Speculation is running rampant, but analyses are mixed. Big stocks hit record highs, but other prominent economic indexes didn’t. It was a week in which very little about the long-range direction of the housing market — and the U.S. economy as a whole — could be gleaned.
According to Briefing.com’s survey of economists, the consensus is that the September unemployment rate will stay unchanged at 4.7 percent, and that non-farm payrolls have grown by more than 120,000 jobs.
That wouldn’t be an impressive pace of job growth, but on the flip side, it wouldn’t be terrible, either. If the report says the U.S. economy grew by 150,000 or more jobs, the rates of Florida mortgage loans would be likely to rise late this week and early next week.
The 30-year fixed-rate home loan peaked at 6.93 percent on June 28, and has run mostly downhill since. Over the last 14 weeks, home loan rates have fallen a total of 10 times, while they have remained the same once and risen three times.
When you add those three upward blips together, including this week, they total 0.05 percent. Rates have followed a long, steady downward slope, spurring hope among many in the industry that new buyers will be lured back into the market.
FINALLY, THE REFI SURGE
It took a long time for homeowners to recognize the downward trend in rates. As rates fell week after week, lenders hoped for a small refinancing boom. Yet instead of a boom like a firecracker, they got more like a pop when you snap a forefinger out of your mouth.

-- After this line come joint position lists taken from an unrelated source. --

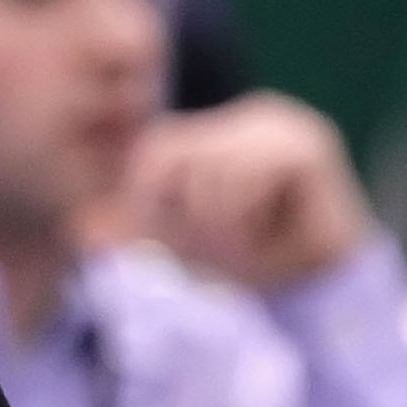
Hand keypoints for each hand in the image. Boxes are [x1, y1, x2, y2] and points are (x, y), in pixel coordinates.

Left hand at [125, 92, 372, 291]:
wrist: (325, 290)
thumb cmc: (259, 262)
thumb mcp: (183, 245)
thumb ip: (138, 233)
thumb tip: (80, 233)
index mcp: (222, 130)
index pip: (157, 147)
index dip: (151, 198)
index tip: (177, 242)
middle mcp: (251, 116)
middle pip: (178, 157)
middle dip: (190, 217)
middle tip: (224, 249)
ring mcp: (282, 125)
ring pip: (209, 172)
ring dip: (221, 224)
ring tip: (250, 243)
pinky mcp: (307, 146)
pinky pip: (245, 178)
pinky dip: (247, 217)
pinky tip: (275, 231)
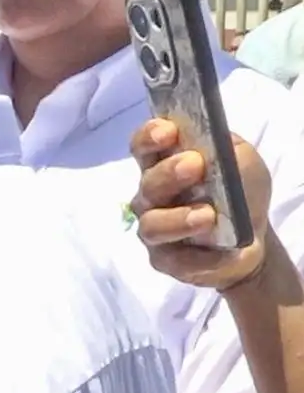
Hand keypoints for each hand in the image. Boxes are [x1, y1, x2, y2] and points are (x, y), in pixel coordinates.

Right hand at [130, 118, 273, 289]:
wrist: (249, 237)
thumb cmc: (238, 191)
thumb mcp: (244, 163)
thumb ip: (230, 150)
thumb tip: (216, 144)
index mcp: (163, 164)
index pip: (143, 146)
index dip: (149, 137)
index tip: (168, 132)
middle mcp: (150, 196)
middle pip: (147, 183)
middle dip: (168, 173)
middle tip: (195, 165)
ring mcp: (154, 229)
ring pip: (152, 225)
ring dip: (178, 219)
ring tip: (208, 216)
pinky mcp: (165, 260)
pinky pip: (176, 260)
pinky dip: (201, 257)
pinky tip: (224, 252)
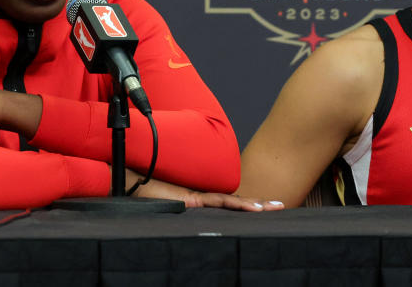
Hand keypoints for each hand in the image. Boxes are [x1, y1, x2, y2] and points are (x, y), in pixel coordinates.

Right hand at [125, 170, 283, 210]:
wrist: (130, 185)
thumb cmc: (145, 200)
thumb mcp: (169, 214)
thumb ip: (182, 216)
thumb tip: (188, 226)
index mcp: (199, 202)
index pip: (229, 206)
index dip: (248, 206)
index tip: (266, 209)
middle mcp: (203, 199)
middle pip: (237, 202)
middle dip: (260, 204)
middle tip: (281, 206)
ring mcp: (199, 198)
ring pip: (233, 202)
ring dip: (255, 205)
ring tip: (274, 207)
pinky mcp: (193, 200)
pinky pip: (219, 203)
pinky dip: (237, 206)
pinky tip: (253, 209)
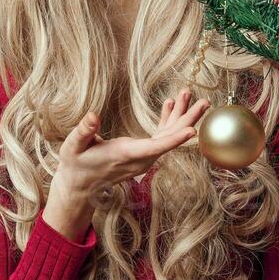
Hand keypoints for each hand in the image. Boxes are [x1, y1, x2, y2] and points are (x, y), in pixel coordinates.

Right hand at [41, 89, 209, 241]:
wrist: (80, 185)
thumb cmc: (76, 164)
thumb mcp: (73, 147)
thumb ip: (84, 131)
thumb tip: (93, 115)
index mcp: (124, 155)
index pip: (154, 148)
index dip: (174, 139)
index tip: (192, 131)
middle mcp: (139, 158)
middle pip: (169, 139)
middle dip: (187, 120)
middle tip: (205, 102)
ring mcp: (142, 157)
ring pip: (167, 136)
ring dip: (179, 116)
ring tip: (188, 94)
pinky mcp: (141, 154)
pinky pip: (159, 137)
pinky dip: (166, 121)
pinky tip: (170, 105)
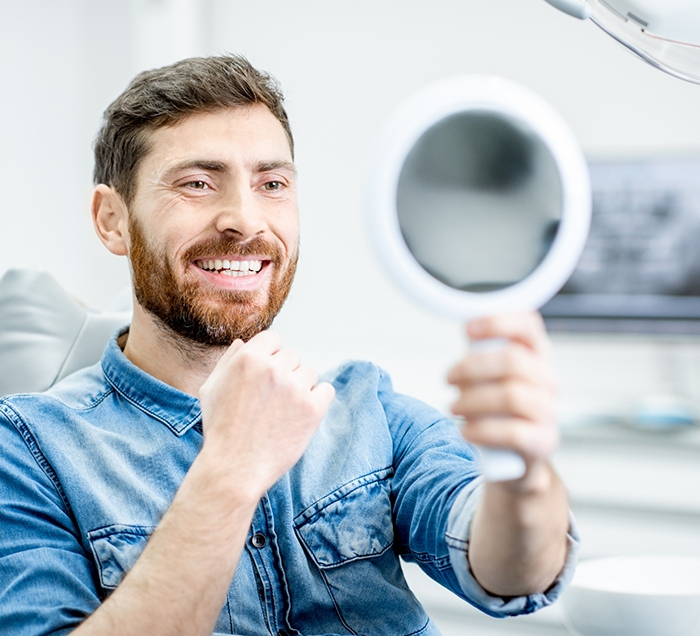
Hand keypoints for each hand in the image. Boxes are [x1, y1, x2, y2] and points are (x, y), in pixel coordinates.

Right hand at [198, 331, 334, 498]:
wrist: (235, 468)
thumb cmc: (221, 430)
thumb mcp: (211, 389)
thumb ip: (228, 361)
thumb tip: (244, 342)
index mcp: (248, 358)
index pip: (273, 338)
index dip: (270, 356)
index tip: (267, 375)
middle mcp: (273, 368)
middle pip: (292, 356)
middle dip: (284, 374)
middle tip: (272, 400)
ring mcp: (294, 388)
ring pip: (309, 373)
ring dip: (301, 387)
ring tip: (283, 411)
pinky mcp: (313, 408)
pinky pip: (326, 390)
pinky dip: (318, 401)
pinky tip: (301, 415)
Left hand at [446, 312, 557, 474]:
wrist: (515, 456)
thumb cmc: (498, 407)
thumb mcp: (491, 375)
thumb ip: (482, 352)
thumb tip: (466, 329)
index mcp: (536, 355)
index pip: (528, 325)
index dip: (498, 322)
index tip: (467, 329)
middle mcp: (547, 379)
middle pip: (513, 361)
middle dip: (472, 367)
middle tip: (449, 378)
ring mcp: (548, 411)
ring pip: (511, 396)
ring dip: (473, 400)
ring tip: (454, 407)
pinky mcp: (542, 441)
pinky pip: (513, 432)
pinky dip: (482, 430)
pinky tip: (466, 431)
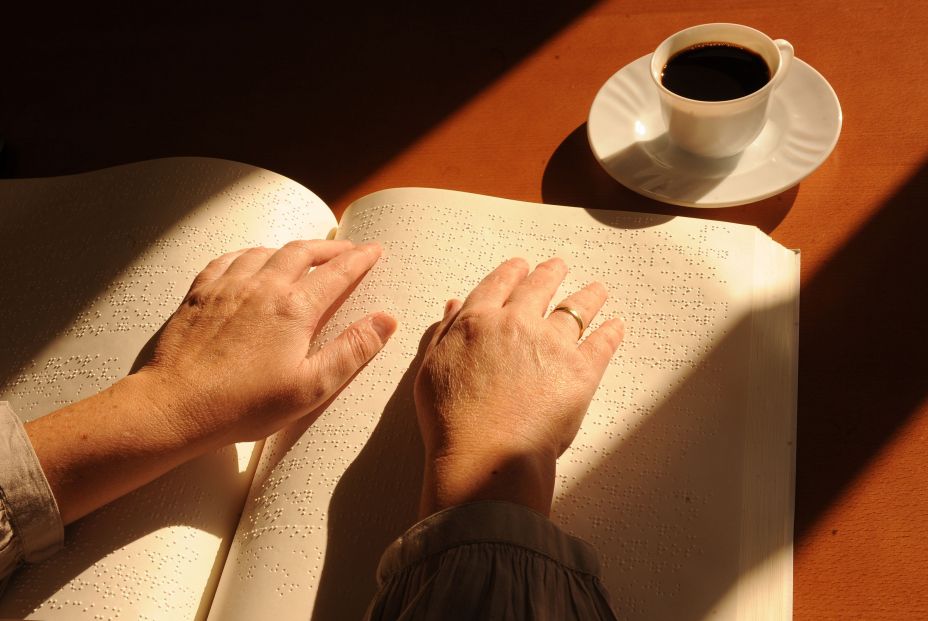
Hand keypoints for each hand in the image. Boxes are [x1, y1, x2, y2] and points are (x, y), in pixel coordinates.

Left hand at [137, 240, 396, 448]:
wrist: (175, 406)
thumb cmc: (243, 405)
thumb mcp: (311, 387)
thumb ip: (352, 350)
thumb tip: (385, 320)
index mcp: (295, 308)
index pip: (338, 272)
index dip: (360, 259)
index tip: (374, 250)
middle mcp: (263, 287)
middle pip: (303, 252)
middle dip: (330, 248)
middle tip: (346, 249)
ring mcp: (228, 286)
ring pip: (266, 251)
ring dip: (291, 248)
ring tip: (303, 254)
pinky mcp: (200, 294)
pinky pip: (228, 259)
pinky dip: (248, 254)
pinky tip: (251, 260)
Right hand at [414, 257, 623, 516]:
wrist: (485, 456)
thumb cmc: (451, 421)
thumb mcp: (431, 369)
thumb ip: (445, 332)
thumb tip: (456, 305)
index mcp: (478, 320)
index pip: (499, 283)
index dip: (513, 272)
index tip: (522, 266)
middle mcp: (517, 323)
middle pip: (539, 286)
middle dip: (551, 273)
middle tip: (558, 267)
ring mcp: (552, 344)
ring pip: (576, 307)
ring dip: (588, 295)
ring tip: (597, 289)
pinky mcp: (582, 371)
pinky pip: (603, 342)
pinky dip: (612, 331)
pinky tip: (616, 325)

Until last week. That’s when refinance volume jumped a whopping 17.5 percent, according to the Mortgage Bankers Association.
Some 46.7 percent of applicants were homeowners who wished to refinance their Florida home loans. The refinance share hadn’t been that high in 19 months. Many economists attribute the mini-boom to the drop in interest rates. But there’s more to it than that. What we are seeing is an opportunity for homeowners to refinance and get away from adjustable-rate loans in favor of more secure fixed-rate loans.
“With long-term rates having fallen far and fast in recent weeks, a new refinance boom is well underway,” says Bob Walters, chief economist for Quicken Loans. “We’ve seen an increase in homeowners refinancing out of adjustable-rate mortgages on the verge of them resetting and out of fixed-rate mortgages that are in the mid- to high-6 percent range.”